▶ **WHAT YOU SHOULD DO**:
What is needed is the exact text of each line in the listing below from the one with "624 689 5.02" up to and including the one with "834 445 3.27", and no pictures.

▶ **SOURCE INFORMATION**:
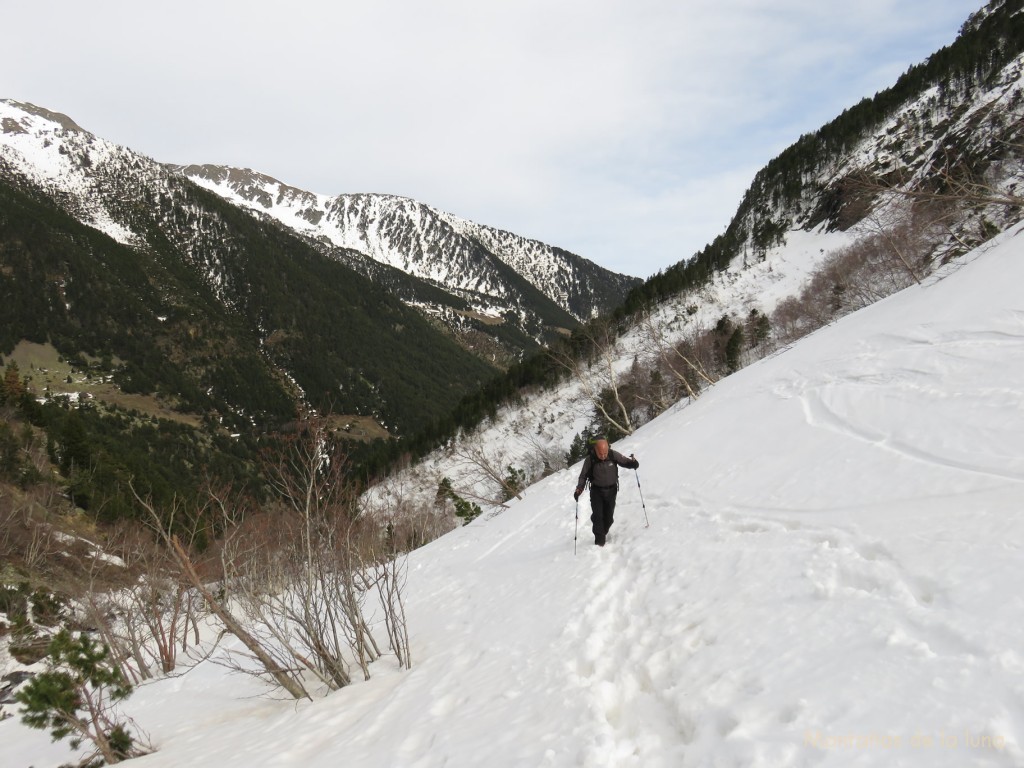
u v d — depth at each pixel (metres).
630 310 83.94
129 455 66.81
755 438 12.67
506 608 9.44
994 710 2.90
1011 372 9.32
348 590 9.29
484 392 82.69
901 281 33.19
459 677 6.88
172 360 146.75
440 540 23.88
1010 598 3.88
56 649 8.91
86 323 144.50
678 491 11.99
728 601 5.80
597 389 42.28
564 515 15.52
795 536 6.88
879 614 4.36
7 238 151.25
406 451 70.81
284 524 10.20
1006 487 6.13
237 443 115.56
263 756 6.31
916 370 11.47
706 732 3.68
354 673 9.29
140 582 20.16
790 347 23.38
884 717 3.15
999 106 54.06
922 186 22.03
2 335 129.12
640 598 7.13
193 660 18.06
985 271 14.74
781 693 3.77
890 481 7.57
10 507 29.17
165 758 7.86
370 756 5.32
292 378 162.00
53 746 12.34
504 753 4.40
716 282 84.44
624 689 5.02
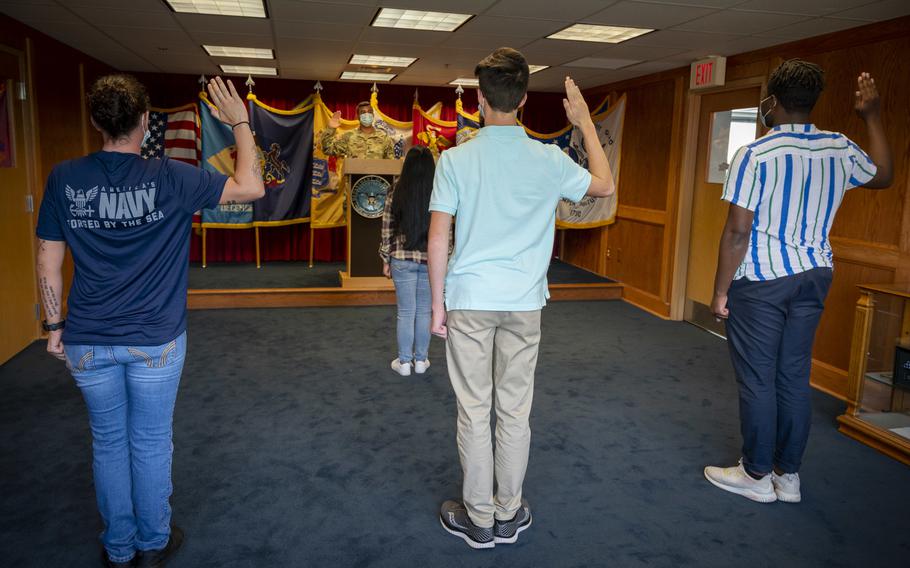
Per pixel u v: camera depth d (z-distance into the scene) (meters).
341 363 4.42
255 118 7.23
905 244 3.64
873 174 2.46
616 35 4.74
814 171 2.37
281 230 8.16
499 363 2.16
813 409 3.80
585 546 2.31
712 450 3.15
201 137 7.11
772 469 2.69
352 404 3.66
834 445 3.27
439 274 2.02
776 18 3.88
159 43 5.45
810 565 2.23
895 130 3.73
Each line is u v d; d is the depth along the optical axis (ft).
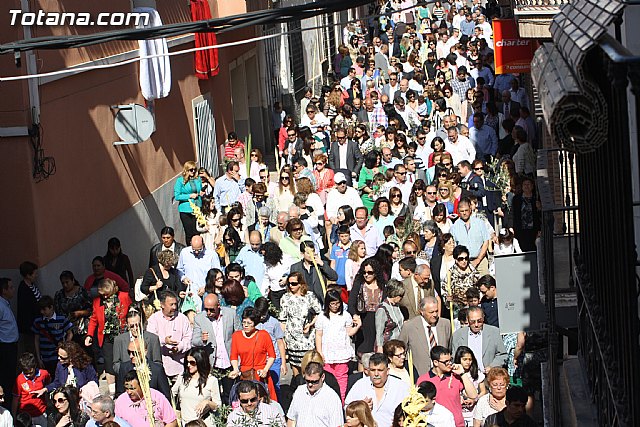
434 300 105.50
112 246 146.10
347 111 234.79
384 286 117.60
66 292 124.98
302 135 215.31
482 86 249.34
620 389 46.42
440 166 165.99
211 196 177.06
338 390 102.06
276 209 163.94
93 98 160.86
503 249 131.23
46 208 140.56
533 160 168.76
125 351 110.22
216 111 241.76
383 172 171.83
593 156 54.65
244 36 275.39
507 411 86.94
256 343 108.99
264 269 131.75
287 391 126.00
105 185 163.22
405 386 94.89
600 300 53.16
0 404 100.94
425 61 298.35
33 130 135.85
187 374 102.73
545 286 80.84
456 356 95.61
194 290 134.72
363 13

▶ **OUTPUT OF THE TASK**:
624 689 5.02
Per pixel u v: camera depth d (z-distance into the scene) (meters).
341 363 4.42
255 118 7.23
905 244 3.64
873 174 2.46
616 35 4.74
814 171 2.37
281 230 8.16
499 363 2.16
813 409 3.80
585 546 2.31
712 450 3.15
201 137 7.11
772 469 2.69
352 404 3.66
834 445 3.27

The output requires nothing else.